Saint Paul - Merge Many CSVs files


#bash #csv #tail #head
Type: Do
Description: Join (merge) all the 338 files in /home/admin/polldayregistrations_enregistjourduscrutin?????.csv into one single /home/admin/all.csv file with the contents of all the CSV files in any order. There should be only one line with the names of the columns as a header.

Test: The "Check My Solution" button runs the script /home/admin/agent/check.sh, which you can see and execute.


Notes and solution

To merge of of the CSV files it might be tempting to just concatenate all of their contents together in the all.csv solution file

cat *.csv > all.csv

but this leads to headers being repeated all thorough the resulting file.

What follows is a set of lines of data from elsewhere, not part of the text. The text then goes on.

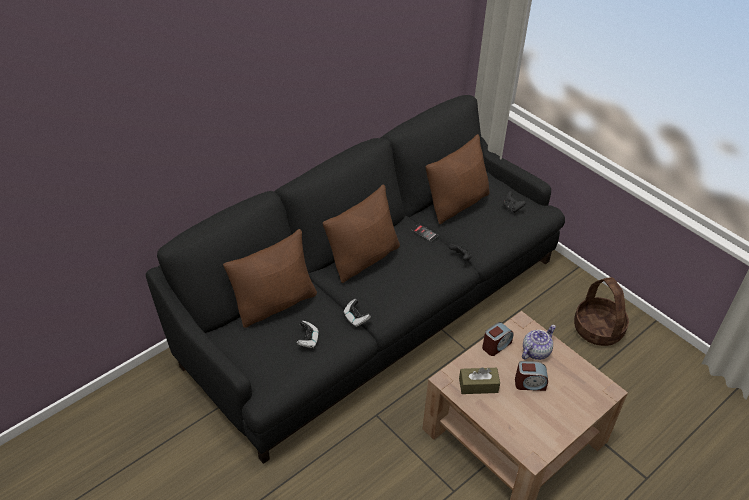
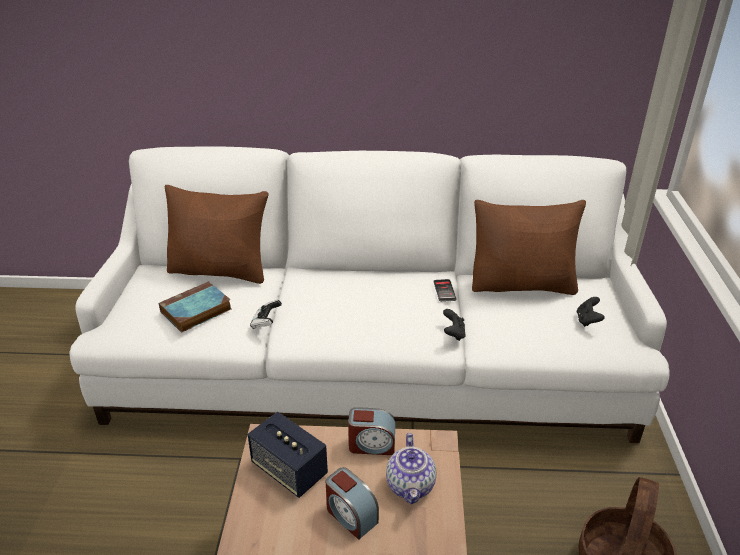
camera: 45 degrees right, 10 degrees down
black sofa [146,95,565,464] -> white sofa [69,147,669,443]
game controller [296,321,319,348] -> book [159,281,231,333]
brown pillow [323,185,400,283] -> none
brown tissue box [459,367,500,394] -> speaker [248,412,328,498]
teapot [522,325,556,360] -> teapot turned 90 degrees clockwise [386,433,436,504]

Pasted image 20240915223237.png

So, to fix this, instead of concatenating all lines of all files, concatenate the common header (from the first file) and then the content from each file using a recursive search.

head -n 1 polldayregistrations_enregistjourduscrutin10001.csv > all.csv && tail -n+2 -q *.csv >> all.csv

Let's break down this command

  1. First add the header from the first file to the target file
head -n 1 polldayregistrations_enregistjourduscrutin10001.csv > all.csv

Pasted image 20240915223429.png

  1. Then, add the content from all of the files present in the folder at the same time &&, this is to prevent adding the target file (all.csv) in this operation, thus adding the header two times.
 tail -n+2 -q *.csv >> all.csv

Pasted image 20240915223851.png

Now a merged file was correctly created without repeating headers.